The second-most expensive work was a hand-painted Giacometti sculpture cast in 1948. Titled Trois hommes qui marchent (grand plateau), it features a cluster of three of the artist’s signature walking man figures, and was won on a bid of $25 million, against an estimate of $15 million. Commissioned by Solinger after he met the artist at the latter’s Paris studio, the work went to a bidder in the room who prevailed over another competing buyer on the phone with Sotheby’s Asia chairman Jen Sua after a seven-minute battle. With fees, it was bought for $30.2 million.
A mobile sculpture by Alexander Calder and a painting by Joan Miro also saw bids placed by buyers based in Asia. Calder’s all-black mobile Sixteen Black with a Loop (1959) fetched a final price of $8.4 million with fees, more than doubling its $3 million low estimate.
Paley Works Bring $47 M. for MoMA Endowment
Though new artist records were not the focus of Monday’s night’s achievements, one for the Dutch modernist Piet Mondrian, the subject of a recently released biography and a retrospective at the Fondation Beyeler in Riehen, Switzerland, seemed overdue.

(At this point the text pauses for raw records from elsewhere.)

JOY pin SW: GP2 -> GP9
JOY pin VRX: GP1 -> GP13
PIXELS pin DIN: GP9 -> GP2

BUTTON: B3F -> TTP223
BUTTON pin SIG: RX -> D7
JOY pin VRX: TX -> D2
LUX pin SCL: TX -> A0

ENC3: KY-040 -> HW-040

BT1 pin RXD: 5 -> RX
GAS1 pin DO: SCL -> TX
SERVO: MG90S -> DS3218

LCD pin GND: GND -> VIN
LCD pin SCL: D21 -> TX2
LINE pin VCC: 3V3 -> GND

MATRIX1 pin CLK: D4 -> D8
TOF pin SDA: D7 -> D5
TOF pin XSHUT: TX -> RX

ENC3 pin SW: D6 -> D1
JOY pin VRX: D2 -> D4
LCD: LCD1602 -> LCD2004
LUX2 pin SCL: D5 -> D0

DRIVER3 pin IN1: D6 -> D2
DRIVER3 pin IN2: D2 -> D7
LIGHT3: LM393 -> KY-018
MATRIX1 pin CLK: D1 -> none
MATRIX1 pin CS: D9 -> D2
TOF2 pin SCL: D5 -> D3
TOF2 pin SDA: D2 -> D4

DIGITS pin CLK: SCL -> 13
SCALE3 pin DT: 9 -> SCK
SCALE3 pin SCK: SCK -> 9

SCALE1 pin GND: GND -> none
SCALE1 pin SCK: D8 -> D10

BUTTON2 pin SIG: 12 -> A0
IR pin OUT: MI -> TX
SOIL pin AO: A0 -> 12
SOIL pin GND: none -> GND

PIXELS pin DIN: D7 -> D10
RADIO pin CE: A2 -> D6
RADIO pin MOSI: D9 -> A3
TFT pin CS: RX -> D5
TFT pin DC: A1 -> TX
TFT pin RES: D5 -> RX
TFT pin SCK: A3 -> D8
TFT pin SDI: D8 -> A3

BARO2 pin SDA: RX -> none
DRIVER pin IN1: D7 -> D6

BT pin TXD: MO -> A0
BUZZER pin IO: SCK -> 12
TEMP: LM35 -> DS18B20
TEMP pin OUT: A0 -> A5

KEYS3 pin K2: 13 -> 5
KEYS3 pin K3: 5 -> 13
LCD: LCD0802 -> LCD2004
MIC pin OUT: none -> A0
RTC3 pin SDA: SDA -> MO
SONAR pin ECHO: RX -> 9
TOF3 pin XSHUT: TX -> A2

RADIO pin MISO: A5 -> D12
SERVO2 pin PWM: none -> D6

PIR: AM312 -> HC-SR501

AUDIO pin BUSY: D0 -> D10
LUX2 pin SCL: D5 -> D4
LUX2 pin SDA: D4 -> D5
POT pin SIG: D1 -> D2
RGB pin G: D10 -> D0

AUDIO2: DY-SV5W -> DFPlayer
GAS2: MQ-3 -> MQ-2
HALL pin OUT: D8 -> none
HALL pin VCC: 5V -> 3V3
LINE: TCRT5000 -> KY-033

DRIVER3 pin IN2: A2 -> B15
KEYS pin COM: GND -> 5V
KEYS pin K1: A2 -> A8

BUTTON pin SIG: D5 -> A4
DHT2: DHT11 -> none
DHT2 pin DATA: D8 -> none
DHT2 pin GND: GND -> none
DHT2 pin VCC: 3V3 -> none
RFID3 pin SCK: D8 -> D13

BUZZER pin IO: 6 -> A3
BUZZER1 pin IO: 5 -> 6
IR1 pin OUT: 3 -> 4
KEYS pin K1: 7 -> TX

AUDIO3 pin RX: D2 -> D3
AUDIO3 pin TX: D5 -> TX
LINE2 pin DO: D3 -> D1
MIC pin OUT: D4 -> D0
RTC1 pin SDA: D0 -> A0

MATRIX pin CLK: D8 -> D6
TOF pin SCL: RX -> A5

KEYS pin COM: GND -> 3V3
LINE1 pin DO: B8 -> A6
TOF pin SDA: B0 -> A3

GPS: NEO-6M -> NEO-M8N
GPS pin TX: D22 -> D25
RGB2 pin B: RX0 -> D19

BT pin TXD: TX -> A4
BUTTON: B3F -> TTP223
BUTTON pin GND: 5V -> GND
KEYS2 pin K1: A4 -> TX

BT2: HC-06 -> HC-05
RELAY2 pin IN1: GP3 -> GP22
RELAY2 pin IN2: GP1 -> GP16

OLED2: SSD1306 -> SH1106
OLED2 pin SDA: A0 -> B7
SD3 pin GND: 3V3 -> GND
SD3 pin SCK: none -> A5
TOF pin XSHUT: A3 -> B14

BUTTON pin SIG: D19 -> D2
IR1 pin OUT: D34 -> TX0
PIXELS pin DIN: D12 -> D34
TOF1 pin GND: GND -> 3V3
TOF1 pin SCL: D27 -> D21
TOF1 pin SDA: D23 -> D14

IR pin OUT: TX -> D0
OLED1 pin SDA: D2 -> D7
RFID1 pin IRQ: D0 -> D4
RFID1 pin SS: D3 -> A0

Leading the second portion of the night, Mondrian’s Composition No. II, a 1930 multicolored grid deriving from the artist’s signature abstract geometric paintings, was offered in the sale backed by a financial guarantee. It hammered on a bid of $48 million, going to an Asian bidder. It sold for a record-breaking $51 million with buyer’s fees.
The result only just barely surpassed the artist’s previous auction record of $50.6 million, set in 2015 when his 1929 Composition No. III, With Red, Blue, Yellow and Black sold at Christie’s New York. Composition No. II had last appeared at auction in 1983, when a Japanese collector bought it for $2.2 million.
Five works that had been on long-term loan to the Museum of Modern Art in New York, given as part of a posthumous agreement with Paley’s charitable foundation, were sold in the second portion of the night.
The most valuable of the five hailing from the Paley loan was Pablo Picasso’s 1919 Cubist still life Guitare sur une table, which hammered at $32 million, going to a bidder on the phone with Sotheby’s New York business development representative Brad Bentoff. It went for a final price of $37 million with fees, surpassing its $25 million expectation, which had been designated as an estimate upon request by the auction house’s specialists ahead of the sale.
Another top earner was a black sculpture of a reclining figure from 1951 by Henry Moore that sold for $26 million with fees. That price may be high compared to other lots in this sale, but it was not an impressive result—the piece failed to reach its $30 million estimate.
Elsewhere in the sale, works by Henri Rousseau, Joan Miro, Pierre Bonnard, and August Rodin sold for prices between $1.4 million and $4.6 million.
The grouping fetched a collective $47 million, about $10 million more than the house estimated that it would bring in.
There was one plus to the modest bidding: the sales ended relatively quickly. “Report on that, Sotheby’s gets everyone home at a reasonable time,” Barker said.